My Middle Son did me the huge favor of cleaning out the garage. I gave him free reign.
I have a very hard time letting go of things that I think that I just may need again one day. More often than not, when I go through the house, what I do is shuffle my belongings.
I tidy things up, bring forward the items that I use all of the time and store the less used items in another spot.
I throw away a little, I donate a little and I sell a little. But I keep a lot.
My Son is not the same as me. When he cleans ... he cleans out. I knew the garage needed that. I closed my eyes and let him go. He tried to explain what he was doing and why, but I had to just let it go. Trust him. Trust that he knew what had to stay.
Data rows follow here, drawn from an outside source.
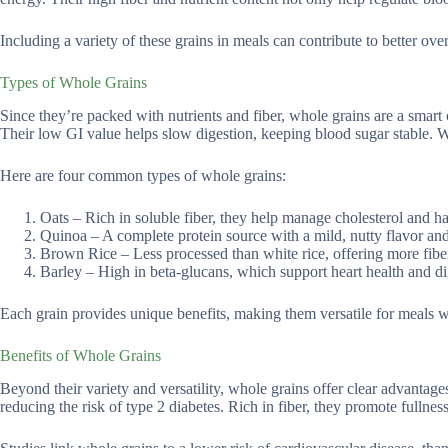
Including a variety of these grains in meals can contribute to better ove
Types of Whole Grains
Since they’re packed with nutrients and fiber, whole grains are a smart
Their low GI value helps slow digestion, keeping blood sugar stable. W
Here are four common types of whole grains:
Oats – Rich in soluble fiber, they help manage cholesterol and h
Quinoa – A complete protein source with a mild, nutty flavor and
Brown Rice – Less processed than white rice, offering more fiber
Barley – High in beta-glucans, which support heart health and di
Each grain provides unique benefits, making them versatile for meals 
Benefits of Whole Grains
Beyond their variety and versatility, whole grains offer clear advantage
reducing the risk of type 2 diabetes. Rich in fiber, they promote fulln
He did a wonderful job. The garage is completely decluttered and it feels amazing.
He also cleaned out the playhouse and sorted through the masses of toys that I have out there from my daycare 'career'. I look at the shelves of toys in that playhouse. I look at the spare bedroom that is filled to capacity with toys. There are high chairs and playpens lined up in the basement. There are toys in the shelving unit in the living room.
Then there is my bedroom closet. Yet another Pandora's Box that I dare not open until I'm fully rested. It is full of things that I just don't seem to want to let go of.
I thought of what I had read about needing to clean out the old, to make room for the new. Not new possessions ... but a new life.
My daycare career is history. I'm moving on. My past is my past. I'm moving on.
It's time to clean house. And make room for a new life.